» **Data extracts**
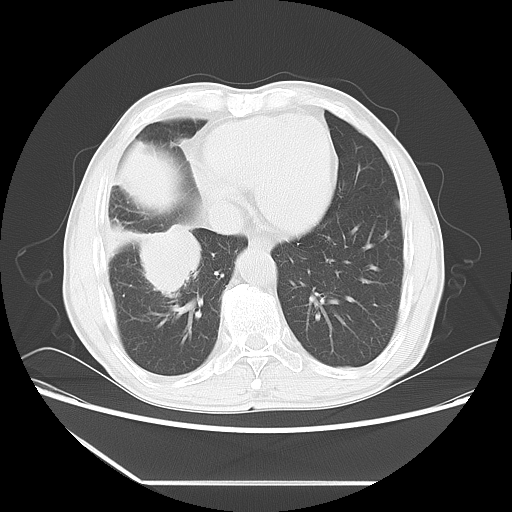
Chest CT, one axial slice; slice 20 of 60 in the series (ordered by position); lung window (W 1500 / L -600 HU); 5 mm slice thickness; 512 × 512 image matrix, field of view 386 × 386 mm. Patient: male, 72 years. Case-level facts recorded for this patient, not image findings: clinical TNM (as recorded): T1c N0 M0.
Annotated regions visible in this slice (bounding box drawn by a radiologist):
- lung tumour (recorded histology: squamous cell carcinoma): bounding box (x1, y1, x2, y2) in pixels: (122, 223, 205, 309)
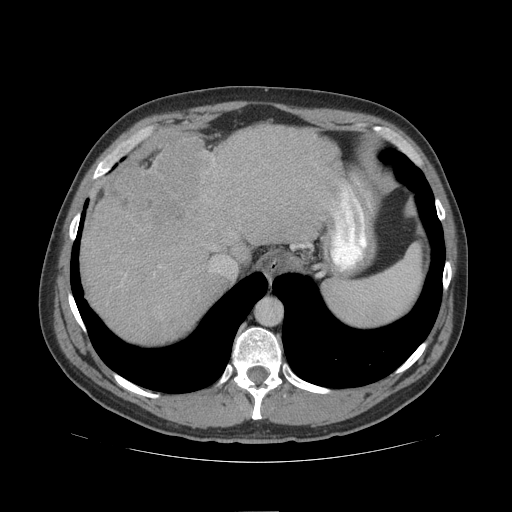
Contrast-enhanced abdominal CT (liver protocol), one axial slice. Position 83 of 109 along the scan axis. Reconstruction kernel STANDARD. 140 kVp. Soft-tissue window (W 400 / L 40 HU). 512 × 512 image matrix, field of view 420 × 420 mm. Case-level facts recorded for this patient, not image findings: diagnosis: hepatocellular carcinoma (patient treated with transarterial chemoembolisation; whether this scan precedes or follows treatment is not stated here); TNM stage (as recorded): Stage-IIIB; Child-Pugh class: A; tumour differentiation: poorly differentiated.
Structures marked on this image (semi-automatically segmented with operator editing):
- abdominal aorta: bounding box <257,299,281,326> (left, top, right, bottom; pixels)
- liver parenchyma outside the tumour (the mass and vessels are separate outlines, so this box may not span the whole liver): <80,124,354,342>
- mass: <109,136,223,234>
- portal vein: <339,187,353,208>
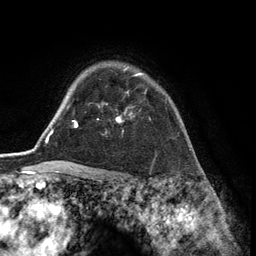
Breast MRI (dynamic contrast-enhanced), one axial slice; slice 101 of 134 in the series (ordered by position); cropped to one breast; dynamic contrast-enhanced series, time point 2 of 6 at this slice position (early post-contrast); 3 T; TE 2.8 ms, TR 7.3 ms; 1.2 mm slice thickness; 256 × 256 image matrix, field of view 180 × 180 mm. Female patient.
Outlined on this slice (semi-automatic segmentation, software-assisted and operator-edited):
- enhancing-tissue mask used for the functional tumour volume (all voxels passing the contrast-enhancement thresholds inside the analysis volume; usually the tumour): bounding box [x1, y1, x2, y2] px = [116, 68, 143, 122]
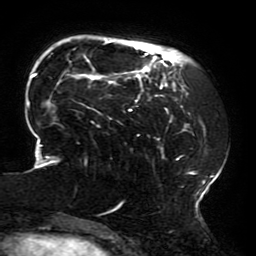
Breast MRI (dynamic contrast-enhanced), one axial slice. Slice 47 of 196 in the series (ordered by position). Cropped to one breast. Dynamic contrast-enhanced series, time point 2 of 6 at this slice position (early post-contrast). 3 T. TE 4.2 ms, TR 8 ms. 256 × 256 image matrix. Female patient.
Annotated regions visible in this slice (semi-automatic segmentation, software-assisted and operator-edited):
- enhancing-tissue mask used for the functional tumour volume (all voxels passing the contrast-enhancement thresholds inside the analysis volume; usually the tumour): bounding box [x1, y1, x2, y2] px = [27, 41, 213, 214]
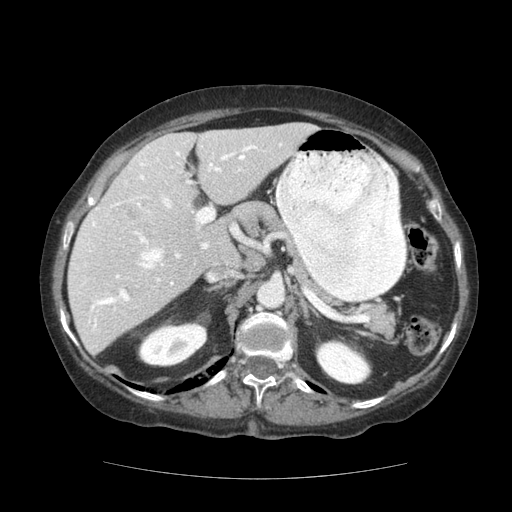
Contrast-enhanced abdominal CT (liver protocol), one axial slice; position 74 of 111 along the scan axis; 140 kVp; soft-tissue window (W 400 / L 40 HU); 2.5 mm slice thickness; 512 × 512 image matrix, field of view 360 × 360 mm. Case-level facts recorded for this patient, not image findings: diagnosis: hepatocellular carcinoma (patient treated with transarterial chemoembolisation; whether this scan precedes or follows treatment is not stated here); TNM stage (as recorded): Stage-I; Child-Pugh class: A; tumour nodularity: uninodular; tumour size: 7.3 cm.
Structures marked on this image (semi-automatic segmentation, software-assisted and operator-edited):
- liver parenchyma outside the tumour (the mass and vessels are separate outlines, so this box may not span the whole liver): bounding box <68,122,316,354> (left, top, right, bottom; pixels)
- portal vein: <83,144,282,330>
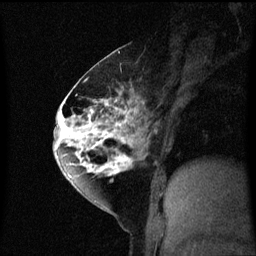
Breast MRI (dynamic contrast-enhanced), one sagittal slice; slice 30 of 60 in the series (ordered by position); dynamic contrast-enhanced series, image 2 of 3 at this slice position (ordered by acquisition); 1.5 T; TE 4.2 ms, TR 8.4 ms; 2 mm slice thickness; 256 × 256 image matrix, field of view 200 × 200 mm. Female patient, age 60 years.
Structures marked on this image (semi-automatically segmented with operator editing):
- analysis volume of interest (the breast-tissue region the enhancement analysis was run in; not a lesion): bounding box <64,70,141,195> (left, top, right, bottom; pixels)
- tumour enhancement mask (voxels above the 70 % enhancement threshold inside the analysis volume of interest): <64,80,141,187>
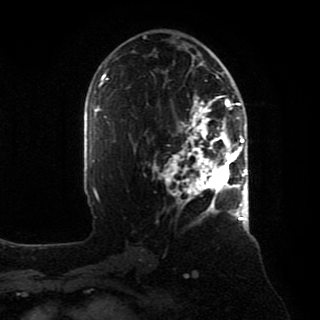
Breast MRI, one axial slice; position 48 of 80 along the scan axis; cropped to one breast; dynamic contrast-enhanced series, time point 2 of 8 at this slice position (early post-contrast); 1.5 T; TE 4.2 ms, TR 7 ms; 2 mm slice thickness; 320 × 320 image matrix. Female patient.
Annotated regions visible in this slice (semi-automatic segmentation, software-assisted and operator-edited):
- enhancing-tissue mask used for the functional tumour volume (all voxels passing the contrast-enhancement thresholds inside the analysis volume; usually the tumour): bounding box <154,95,246,218> (left, top, right, bottom; pixels)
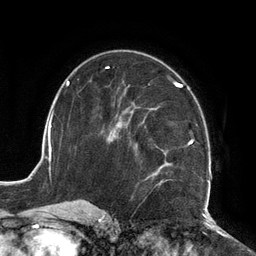
Breast MRI (dynamic contrast-enhanced), one axial slice. Slice 71 of 134 in the series (ordered by position). Cropped to one breast. Dynamic contrast-enhanced series, time point 2 of 6 at this slice position (early post-contrast). 3 T. TE 2.7 ms, TR 6.5 ms. 1.2 mm slice thickness. 256 × 256 image matrix. Female patient.
Structures marked on this image (semi-automatic segmentation, software-assisted and operator-edited):
- enhancing-tissue mask used for the functional tumour volume (all voxels passing the contrast-enhancement thresholds inside the analysis volume; usually the tumour): bounding box (x1, y1, x2, y2) in pixels: (106, 81, 211, 210)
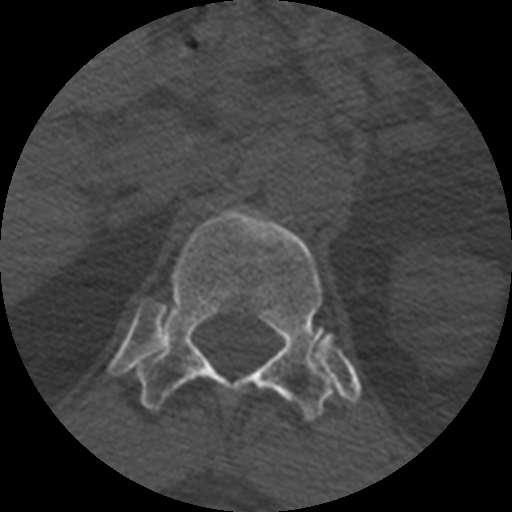
CT including the spine, one axial slice; slice 387 of 399 in the series (ordered by position); reconstruction kernel STANDARD; 120 kVp; bone window (W 1800 / L 400 HU); 1.25 mm slice thickness; 512 × 512 image matrix, field of view 160 × 160 mm. Patient age 71 years. Case-level facts recorded for this patient, not image findings: primary cancer: prostate.
Outlined on this slice (semi-automatic segmentation, software-assisted and operator-edited):
- T12 vertebra: bounding box <135,208,335,422> (left, top, right, bottom; pixels)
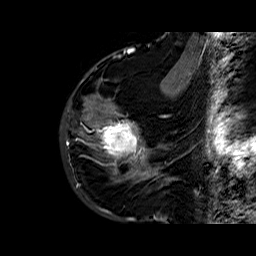
Breast MRI (dynamic contrast-enhanced), one sagittal slice; position 18 of 60 along the scan axis; dynamic contrast-enhanced series, time point 2 of 6 at this slice position (early post-contrast); 1.5 T; TE 6.4 ms, TR 32.8 ms; 256 × 256 image matrix. Female patient. Case-level facts recorded for this patient, not image findings: setting: breast cancer imaged before/during neoadjuvant chemotherapy; receptor status: HR-positive, HER2-negative.
Annotated regions visible in this slice (semi-automatically segmented with operator editing):
- analysis volume of interest (the breast-tissue region the enhancement analysis was run in; not a lesion): bounding box (x1, y1, x2, y2) in pixels: (86, 78, 163, 177)
- tumour enhancement mask (voxels above the 100 % enhancement threshold inside the analysis volume of interest): (86, 99, 156, 175)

» **About this exercise**
Find every line with "outlines" in the listing and state how many there are, nothing else.

» **Response to the exercise**
2